Concerning gettimeofday(), a vsyscall version for the x86-64 is already part of the vanilla kernel. Patches for i386 exist. (An example of the kind of timing differences: John Stultz reports on an experiment where he measures gettimeofday() and finds 1.67 us for the int 0x80 way, 1.24 us for the sysenter way, and 0.88 us for the vsyscall.)
Some details
The kernel maps a page (0xffffe000-0xffffefff) in the memory of every process. (This is the one but last addressable page.
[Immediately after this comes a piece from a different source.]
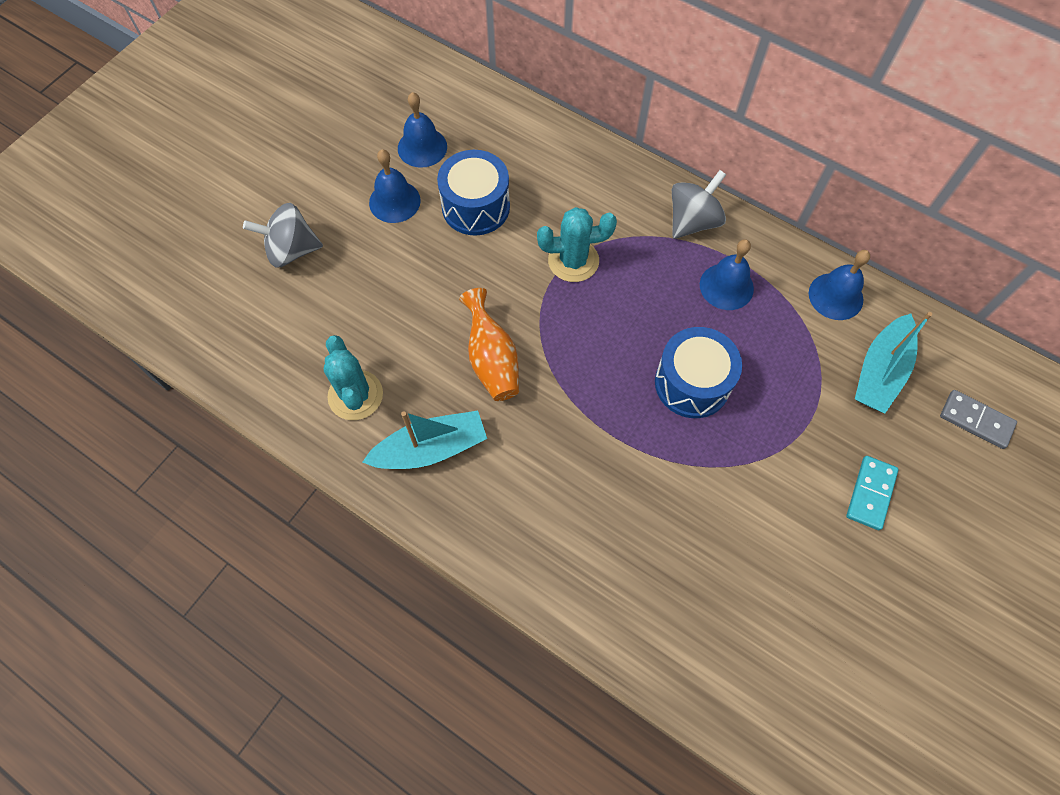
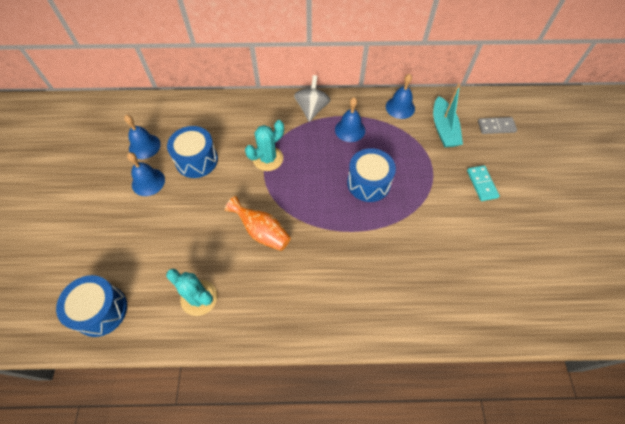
camera: 35 degrees left, 5 degrees down
(237, 336) = (101, 310): none -> blue drum
(291, 250) = (103, 242): grey spinning top -> none
(431, 448) = (263, 299): turquoise boat -> none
The last is not mapped - maybe to avoid bugs related to wraparound.) We can read it:
/* get vsyscall page */
#include <unistd.h>
#include <string.h>
int main() {
char *p = (char *) 0xffffe000;
char buf[4096];
#if 0
write(1, p, 4096);
/* this gives EFAULT */
#else
memcpy(buf, p, 4096);
write(1, buf, 4096);
#endif
return 0;
}
and if we do, find an ELF binary.
% ./get_vsyscall_page > syspage
% file syspage
syspage: ELF 32-bit LSB shared object, Intel 80386, version 1 (SYSV), stripped
% objdump -h syspage
syspage: file format elf32-i386
Sections:
Idx Name Size VMA LMA File off Algn
0 .hash 00000050 ffffe094 ffffe094 00000094 2**2
CONTENTS, ALLOC, LOAD, READONLY, DATA
1 .dynsym 000000f0 ffffe0e4 ffffe0e4 000000e4 2**2
CONTENTS, ALLOC, LOAD, READONLY, DATA
2 .dynstr 00000056 ffffe1d4 ffffe1d4 000001d4 2**0
CONTENTS, ALLOC, LOAD, READONLY, DATA
3 .gnu.version 0000001e ffffe22a ffffe22a 0000022a 2**1
CONTENTS, ALLOC, LOAD, READONLY, DATA
4 .gnu.version_d 00000038 ffffe248 ffffe248 00000248 2**2
CONTENTS, ALLOC, LOAD, READONLY, DATA
5 .text 00000047 ffffe400 ffffe400 00000400 2**5
CONTENTS, ALLOC, LOAD, READONLY, CODE
6 .eh_frame_hdr 00000024 ffffe448 ffffe448 00000448 2**2
CONTENTS, ALLOC, LOAD, READONLY, DATA
7 .eh_frame 0000010c ffffe46c ffffe46c 0000046c 2**2
CONTENTS, ALLOC, LOAD, READONLY, DATA
8 .dynamic 00000078 ffffe578 ffffe578 00000578 2**2
CONTENTS, ALLOC, LOAD, DATA
9 .useless 0000000c ffffe5f0 ffffe5f0 000005f0 2**2
CONTENTS, ALLOC, LOAD, DATA
% objdump -d syspage
syspage: file format elf32-i386
Disassembly of section .text:
ffffe400 <.text>:
ffffe400: 51 push %ecx
ffffe401: 52 push %edx
ffffe402: 55 push %ebp
ffffe403: 89 e5 mov %esp,%ebp
ffffe405: 0f 34 sysenter
ffffe407: 90 nop
ffffe408: 90 nop
... more nops ...
ffffe40d: 90 nop
ffffe40e: eb f3 jmp 0xffffe403
ffffe410: 5d pop %ebp
ffffe411: 5a pop %edx
ffffe412: 59 pop %ecx
ffffe413: c3 ret
... zero bytes ...
ffffe420: 58 pop %eax
ffffe421: b8 77 00 00 00 mov $0x77,%eax
ffffe426: cd 80 int $0x80
ffffe428: 90 nop
ffffe429: 90 nop
... more nops ...
ffffe43f: 90 nop
ffffe440: b8 ad 00 00 00 mov $0xad,%eax
ffffe445: cd 80 int $0x80
The interesting addresses here are found via
% grep ffffe System.map
ffffe000 A VSYSCALL_BASE
ffffe400 A __kernel_vsyscall
ffffe410 A SYSENTER_RETURN
ffffe420 A __kernel_sigreturn
ffffe440 A __kernel_rt_sigreturn
%
So __kernel_vsyscall pushes a few registers and does a sysenter instruction. And SYSENTER_RETURN pops the registers again and returns. And __kernel_sigreturn and __kernel_rt_sigreturn do system calls 119 and 173, that is, sigreturn and rt_sigreturn, respectively.
What about the jump just before SYSENTER_RETURN? It is a trick to handle restarting of system calls with 6 parameters. As Linus said: I'm a disgusting pig, and proud of it to boot.
The code involved is most easily seen from a slightly earlier patch.
A tiny demo program.
#include <stdio.h>
int pid;
int main() {
__asm__(
"movl $20, %eax \n"
"call 0xffffe400 \n"
"movl %eax, pid \n"
);
printf("pid is %d\n", pid);
return 0;
}
This does the getpid() system call (__NR_getpid is 20) using call 0xffffe400 instead of int 0x80.
However, the proper thing to do is not call 0xffffe400 but call *%gs:0x18. If %gs has been set up so that it addresses 0xffffe000, then at location 0xffffe018 we find the value of __kernel_vsyscall, the entry point of the kernel vsyscalls. Such general setup requires the parsing of the ELF headers of this vsyscall page, but then is future-proof.